Turkish president Recep Tayyip Erdoğan’s visit to Germany’s Chancellor Olaf Scholz in Berlin, which was planned for Friday, has been cancelled, according to Hanover-based editorial network RedaktionsNetzwerk Deutschland (RND).
The Chancellor’s foreign policy adviser, Jens Plötner, and Erdoğan’s special adviser İbrahim Kalın could not have agreed on the content and the time of the meeting, RND reported on Tuesday citing sources close to Turkey’s ruling Justice and Development Party (AKP).
One of the issues that the two advisers could not reach an agreement on was Scholz’s intention to publicly criticise an AKP MP’s recent election campaign appearance in Germany’s Neuss during the meeting.

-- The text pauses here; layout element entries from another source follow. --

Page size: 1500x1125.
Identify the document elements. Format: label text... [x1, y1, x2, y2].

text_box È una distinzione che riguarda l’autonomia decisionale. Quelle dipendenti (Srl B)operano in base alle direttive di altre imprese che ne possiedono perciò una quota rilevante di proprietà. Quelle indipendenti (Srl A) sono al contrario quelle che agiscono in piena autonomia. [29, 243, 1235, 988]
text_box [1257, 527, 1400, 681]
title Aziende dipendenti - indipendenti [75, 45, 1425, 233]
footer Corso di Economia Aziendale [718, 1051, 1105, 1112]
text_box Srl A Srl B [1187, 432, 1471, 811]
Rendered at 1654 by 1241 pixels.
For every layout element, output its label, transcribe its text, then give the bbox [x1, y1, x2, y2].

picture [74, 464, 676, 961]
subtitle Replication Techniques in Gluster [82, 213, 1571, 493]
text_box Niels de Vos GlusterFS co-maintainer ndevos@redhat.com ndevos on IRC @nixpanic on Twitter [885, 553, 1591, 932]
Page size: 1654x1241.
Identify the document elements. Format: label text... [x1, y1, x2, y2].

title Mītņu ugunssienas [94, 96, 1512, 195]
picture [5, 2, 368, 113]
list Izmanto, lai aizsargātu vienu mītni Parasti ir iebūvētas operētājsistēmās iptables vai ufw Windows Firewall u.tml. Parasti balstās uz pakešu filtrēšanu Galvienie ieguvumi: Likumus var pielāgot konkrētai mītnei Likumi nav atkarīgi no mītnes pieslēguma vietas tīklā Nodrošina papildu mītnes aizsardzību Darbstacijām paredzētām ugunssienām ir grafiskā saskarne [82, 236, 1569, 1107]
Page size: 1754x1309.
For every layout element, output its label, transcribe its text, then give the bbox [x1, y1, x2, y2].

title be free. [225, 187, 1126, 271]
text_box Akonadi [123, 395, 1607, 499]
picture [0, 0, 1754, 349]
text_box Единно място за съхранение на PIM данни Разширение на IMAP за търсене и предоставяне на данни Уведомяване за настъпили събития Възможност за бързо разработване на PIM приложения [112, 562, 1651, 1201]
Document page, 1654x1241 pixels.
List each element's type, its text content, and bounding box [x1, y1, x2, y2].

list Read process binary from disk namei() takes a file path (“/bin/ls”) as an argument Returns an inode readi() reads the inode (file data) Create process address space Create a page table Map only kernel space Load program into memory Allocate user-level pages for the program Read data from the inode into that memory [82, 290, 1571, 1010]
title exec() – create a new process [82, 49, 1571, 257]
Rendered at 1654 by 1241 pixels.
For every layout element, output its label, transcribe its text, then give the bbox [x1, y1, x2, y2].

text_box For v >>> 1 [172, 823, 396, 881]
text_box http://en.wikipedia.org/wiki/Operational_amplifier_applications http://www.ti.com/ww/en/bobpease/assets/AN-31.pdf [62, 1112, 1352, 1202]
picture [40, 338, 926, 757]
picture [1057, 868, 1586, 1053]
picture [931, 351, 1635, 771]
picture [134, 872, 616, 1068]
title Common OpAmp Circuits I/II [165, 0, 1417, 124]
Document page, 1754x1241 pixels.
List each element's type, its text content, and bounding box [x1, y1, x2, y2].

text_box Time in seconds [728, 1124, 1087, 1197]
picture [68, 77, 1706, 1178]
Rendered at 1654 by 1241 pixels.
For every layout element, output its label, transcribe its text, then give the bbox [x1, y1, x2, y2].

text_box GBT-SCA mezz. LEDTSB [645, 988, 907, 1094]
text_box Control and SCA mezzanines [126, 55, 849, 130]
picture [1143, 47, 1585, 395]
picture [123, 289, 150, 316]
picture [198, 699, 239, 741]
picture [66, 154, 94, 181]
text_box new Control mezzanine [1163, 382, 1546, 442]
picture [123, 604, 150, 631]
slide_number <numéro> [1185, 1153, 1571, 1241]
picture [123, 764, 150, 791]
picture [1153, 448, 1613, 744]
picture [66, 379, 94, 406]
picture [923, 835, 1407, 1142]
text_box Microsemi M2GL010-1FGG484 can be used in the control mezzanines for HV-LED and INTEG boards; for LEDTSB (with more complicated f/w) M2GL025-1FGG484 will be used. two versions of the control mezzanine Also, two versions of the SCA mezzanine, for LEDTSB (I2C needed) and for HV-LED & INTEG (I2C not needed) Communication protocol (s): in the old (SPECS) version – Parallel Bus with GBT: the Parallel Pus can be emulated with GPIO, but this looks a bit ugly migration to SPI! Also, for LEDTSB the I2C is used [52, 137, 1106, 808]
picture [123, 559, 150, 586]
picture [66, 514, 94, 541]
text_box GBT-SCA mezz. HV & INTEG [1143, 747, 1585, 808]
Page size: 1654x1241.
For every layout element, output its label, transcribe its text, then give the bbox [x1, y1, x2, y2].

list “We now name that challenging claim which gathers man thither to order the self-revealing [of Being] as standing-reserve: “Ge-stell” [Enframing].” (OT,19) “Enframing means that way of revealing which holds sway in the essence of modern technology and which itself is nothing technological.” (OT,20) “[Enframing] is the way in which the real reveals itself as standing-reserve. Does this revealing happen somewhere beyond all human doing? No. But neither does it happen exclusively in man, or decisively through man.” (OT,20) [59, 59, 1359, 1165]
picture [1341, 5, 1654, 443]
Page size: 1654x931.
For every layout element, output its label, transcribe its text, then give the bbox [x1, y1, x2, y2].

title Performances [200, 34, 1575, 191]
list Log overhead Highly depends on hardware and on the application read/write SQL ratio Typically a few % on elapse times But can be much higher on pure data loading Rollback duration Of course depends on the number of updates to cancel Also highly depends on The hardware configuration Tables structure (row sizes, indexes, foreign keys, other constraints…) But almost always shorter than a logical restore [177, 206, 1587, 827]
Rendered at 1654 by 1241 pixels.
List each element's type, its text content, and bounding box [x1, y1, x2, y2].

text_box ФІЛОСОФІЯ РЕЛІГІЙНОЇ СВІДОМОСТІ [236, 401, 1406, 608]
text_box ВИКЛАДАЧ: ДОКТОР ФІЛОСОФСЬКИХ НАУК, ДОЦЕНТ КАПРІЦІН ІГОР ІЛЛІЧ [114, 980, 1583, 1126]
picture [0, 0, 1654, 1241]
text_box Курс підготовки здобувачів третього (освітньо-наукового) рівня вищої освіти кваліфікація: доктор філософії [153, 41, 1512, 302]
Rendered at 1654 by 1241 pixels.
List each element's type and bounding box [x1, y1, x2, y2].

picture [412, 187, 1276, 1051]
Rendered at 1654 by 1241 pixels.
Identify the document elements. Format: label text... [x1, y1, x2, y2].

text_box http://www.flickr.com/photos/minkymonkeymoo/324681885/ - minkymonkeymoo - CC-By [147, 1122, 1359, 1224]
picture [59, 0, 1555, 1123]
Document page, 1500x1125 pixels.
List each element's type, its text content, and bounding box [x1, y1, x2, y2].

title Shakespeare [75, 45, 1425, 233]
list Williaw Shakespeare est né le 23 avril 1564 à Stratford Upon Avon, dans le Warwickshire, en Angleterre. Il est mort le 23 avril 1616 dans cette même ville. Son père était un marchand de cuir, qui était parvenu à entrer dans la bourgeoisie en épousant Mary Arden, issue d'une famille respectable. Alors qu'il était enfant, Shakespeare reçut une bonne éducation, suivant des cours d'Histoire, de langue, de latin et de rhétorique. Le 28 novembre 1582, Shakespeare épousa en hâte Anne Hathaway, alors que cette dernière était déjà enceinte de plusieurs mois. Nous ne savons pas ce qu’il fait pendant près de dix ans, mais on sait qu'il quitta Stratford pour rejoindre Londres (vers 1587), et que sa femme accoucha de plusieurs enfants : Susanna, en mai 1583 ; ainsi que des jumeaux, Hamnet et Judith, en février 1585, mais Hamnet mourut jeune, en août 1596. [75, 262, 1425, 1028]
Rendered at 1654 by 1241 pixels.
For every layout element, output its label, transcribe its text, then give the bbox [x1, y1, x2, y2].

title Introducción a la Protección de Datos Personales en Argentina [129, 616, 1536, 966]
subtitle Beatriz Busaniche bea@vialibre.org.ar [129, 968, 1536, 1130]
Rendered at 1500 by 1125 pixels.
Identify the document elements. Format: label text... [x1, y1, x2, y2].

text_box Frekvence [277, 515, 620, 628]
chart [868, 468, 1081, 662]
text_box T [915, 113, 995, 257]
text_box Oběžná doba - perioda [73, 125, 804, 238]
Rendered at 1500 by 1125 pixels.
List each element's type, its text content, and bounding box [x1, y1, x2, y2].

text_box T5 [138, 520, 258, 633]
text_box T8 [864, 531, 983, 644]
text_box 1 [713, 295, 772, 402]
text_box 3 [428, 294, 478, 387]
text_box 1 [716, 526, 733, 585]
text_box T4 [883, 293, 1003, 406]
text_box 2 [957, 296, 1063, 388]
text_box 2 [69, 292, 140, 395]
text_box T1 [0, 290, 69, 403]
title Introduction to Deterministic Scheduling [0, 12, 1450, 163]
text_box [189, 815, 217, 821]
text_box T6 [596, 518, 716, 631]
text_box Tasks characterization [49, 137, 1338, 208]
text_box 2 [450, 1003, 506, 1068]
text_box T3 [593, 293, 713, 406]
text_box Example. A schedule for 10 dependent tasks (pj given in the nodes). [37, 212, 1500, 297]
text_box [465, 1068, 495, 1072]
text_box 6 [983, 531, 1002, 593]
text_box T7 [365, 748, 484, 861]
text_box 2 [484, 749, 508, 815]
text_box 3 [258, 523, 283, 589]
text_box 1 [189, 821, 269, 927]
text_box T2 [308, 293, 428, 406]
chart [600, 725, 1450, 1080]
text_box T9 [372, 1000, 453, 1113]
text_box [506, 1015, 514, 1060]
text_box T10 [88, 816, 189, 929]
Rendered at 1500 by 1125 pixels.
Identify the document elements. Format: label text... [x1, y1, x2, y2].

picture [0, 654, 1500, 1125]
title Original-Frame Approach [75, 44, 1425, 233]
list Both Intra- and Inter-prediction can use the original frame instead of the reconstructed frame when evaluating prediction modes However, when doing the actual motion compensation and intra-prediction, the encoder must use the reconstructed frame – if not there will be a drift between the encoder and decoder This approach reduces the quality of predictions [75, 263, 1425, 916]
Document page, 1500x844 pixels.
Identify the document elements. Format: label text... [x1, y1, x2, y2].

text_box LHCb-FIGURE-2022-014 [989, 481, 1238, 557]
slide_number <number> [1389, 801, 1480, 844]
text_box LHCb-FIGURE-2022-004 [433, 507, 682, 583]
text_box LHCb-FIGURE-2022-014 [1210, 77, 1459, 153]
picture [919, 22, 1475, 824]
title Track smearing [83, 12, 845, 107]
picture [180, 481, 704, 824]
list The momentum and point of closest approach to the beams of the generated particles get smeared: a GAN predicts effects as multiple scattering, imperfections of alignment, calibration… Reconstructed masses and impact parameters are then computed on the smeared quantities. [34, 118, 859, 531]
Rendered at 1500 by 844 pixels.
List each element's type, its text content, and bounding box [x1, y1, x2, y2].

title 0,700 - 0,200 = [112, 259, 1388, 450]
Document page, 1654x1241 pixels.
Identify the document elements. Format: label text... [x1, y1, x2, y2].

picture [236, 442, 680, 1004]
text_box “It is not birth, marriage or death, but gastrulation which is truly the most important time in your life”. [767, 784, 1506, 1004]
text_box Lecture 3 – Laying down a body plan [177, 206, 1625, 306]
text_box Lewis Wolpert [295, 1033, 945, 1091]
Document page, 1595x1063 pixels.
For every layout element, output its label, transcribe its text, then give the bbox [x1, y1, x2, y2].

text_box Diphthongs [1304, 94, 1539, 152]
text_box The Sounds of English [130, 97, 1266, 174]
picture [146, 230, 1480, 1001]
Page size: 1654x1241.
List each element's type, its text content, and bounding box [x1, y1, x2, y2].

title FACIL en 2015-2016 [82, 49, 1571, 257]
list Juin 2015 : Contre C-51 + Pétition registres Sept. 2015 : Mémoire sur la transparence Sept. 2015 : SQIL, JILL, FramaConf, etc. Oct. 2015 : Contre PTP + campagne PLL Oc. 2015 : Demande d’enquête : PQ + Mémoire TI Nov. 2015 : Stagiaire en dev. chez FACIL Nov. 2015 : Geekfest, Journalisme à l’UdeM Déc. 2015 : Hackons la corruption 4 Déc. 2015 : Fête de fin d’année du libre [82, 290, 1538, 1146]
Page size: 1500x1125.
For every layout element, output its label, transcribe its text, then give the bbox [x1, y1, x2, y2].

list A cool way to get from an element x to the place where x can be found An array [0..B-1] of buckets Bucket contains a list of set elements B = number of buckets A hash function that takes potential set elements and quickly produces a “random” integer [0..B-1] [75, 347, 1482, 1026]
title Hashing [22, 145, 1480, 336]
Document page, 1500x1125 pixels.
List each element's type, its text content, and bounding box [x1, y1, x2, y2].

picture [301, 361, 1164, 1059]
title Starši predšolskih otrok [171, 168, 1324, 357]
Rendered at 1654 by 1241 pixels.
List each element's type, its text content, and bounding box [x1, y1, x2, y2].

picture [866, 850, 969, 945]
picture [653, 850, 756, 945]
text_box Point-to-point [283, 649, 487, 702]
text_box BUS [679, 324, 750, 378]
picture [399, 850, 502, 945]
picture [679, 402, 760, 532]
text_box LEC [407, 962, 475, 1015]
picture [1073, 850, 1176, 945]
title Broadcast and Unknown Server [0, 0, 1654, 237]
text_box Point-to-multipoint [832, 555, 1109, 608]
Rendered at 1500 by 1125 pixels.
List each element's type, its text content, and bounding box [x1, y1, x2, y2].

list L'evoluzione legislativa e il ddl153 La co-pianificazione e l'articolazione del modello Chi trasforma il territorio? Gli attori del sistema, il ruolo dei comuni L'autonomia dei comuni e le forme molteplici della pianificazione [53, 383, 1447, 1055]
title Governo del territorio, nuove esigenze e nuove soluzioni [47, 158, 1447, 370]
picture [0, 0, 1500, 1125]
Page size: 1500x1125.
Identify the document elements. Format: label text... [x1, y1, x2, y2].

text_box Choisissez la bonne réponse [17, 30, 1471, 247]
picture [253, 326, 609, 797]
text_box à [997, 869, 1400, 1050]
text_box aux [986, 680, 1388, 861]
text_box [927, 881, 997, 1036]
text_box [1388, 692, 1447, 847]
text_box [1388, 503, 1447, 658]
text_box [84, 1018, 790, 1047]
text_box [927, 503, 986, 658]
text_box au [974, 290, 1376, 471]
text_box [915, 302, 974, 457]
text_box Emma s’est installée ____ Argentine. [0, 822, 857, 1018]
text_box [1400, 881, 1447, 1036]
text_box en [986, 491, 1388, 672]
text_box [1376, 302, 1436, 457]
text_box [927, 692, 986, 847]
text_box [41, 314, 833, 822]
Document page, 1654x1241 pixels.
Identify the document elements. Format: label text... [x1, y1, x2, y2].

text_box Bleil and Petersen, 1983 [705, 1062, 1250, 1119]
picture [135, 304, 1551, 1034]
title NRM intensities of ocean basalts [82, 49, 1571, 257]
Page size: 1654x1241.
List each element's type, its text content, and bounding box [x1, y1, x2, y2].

On 13 January, Mustafa Açıkgöz, an MP from AKP, called on for the annihilation of all those opposing Erdoğan in Germany, during a speech at a mosque in Neuss. The German Foreign Ministry summoned the Turkish embassy, defining Açıkgöz’s speech in Neuss as “hate speech”.
There were also speculations arising out of AKP’s plans to bring forward Turkey’s upcoming elections, which are scheduled for June, to 14 May that the Turkish president would use his Berlin visit as an election campaign.
Steffen Hebestreit, the spokesman for Germany’s federal government, said on Monday that he has no information on the matter, “but there were rumours in this direction.”
A protest by the “Erdoğan Not Welcome” initiative was also scheduled outside Chancellor Scholz’s office in Berlin on 27 January.